Some additional columns need to be dropped as copies are now made since concatenated with the main dataframe:

In [43]:
# for the count vectorized column:
airbnb_ldn_cv.to_csv('airbnb_ldn_cv.csv', index=False)

In [44]:
# for the TF-IDF column:
airbnb_ldn_tfidf.to_csv('airbnb_ldn_tfidf.csv', index=False)

In [45]:
airbnb_ldn_cv.shape

(32674, 1093)

### DataFrame to export to produce the map visualisation

A version of the processed data will be exported so that certain components can be visualised using other softwares (tableau). An amended dataframe will be created and exported for that purposed.

This is completed at this stage, as the postcodes grouped by postcal districts is required.

In [46]:
# concatenate the relevant dataframes together:
tableau_airbnb = pd.concat([airbnb_ldn[['Latitude', 'Longitude', 'Annual Revenue LTM (Native)']], zc_array], axis=1)

In [47]:
# export the dataframe:
tableau_airbnb.to_csv('location_airbnb_ldn_3.csv', index=False)

# Conclusion

Various approaches have been taken to deal with different text columns. The different formats that the texts columns originally existed in, meant a 'one size fits all' approach was not possible.

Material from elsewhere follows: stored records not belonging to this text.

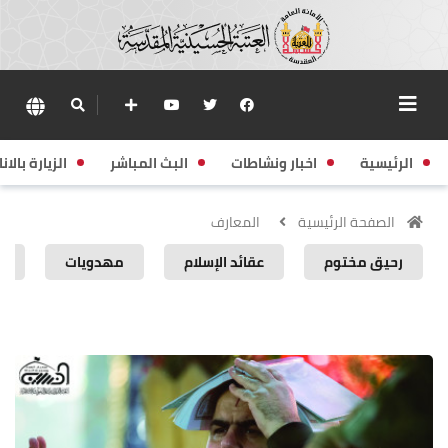
الرئيسية
اخبار ونشاطات
البث المباشر
الزيارة بالانا
الصفحة الرئيسية
المعارف
رحيق مختوم
عقائد الإسلام
مهدويات
إ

Through count vectorizing, TF-IDF and a version of one-hot encoding, these text columns have been effectively embedded. Through this embedding, the columns can now be fed into the machine learning models. Additional models accounting for these text columns will take place, in the following workbook 'Advanced Modelling'.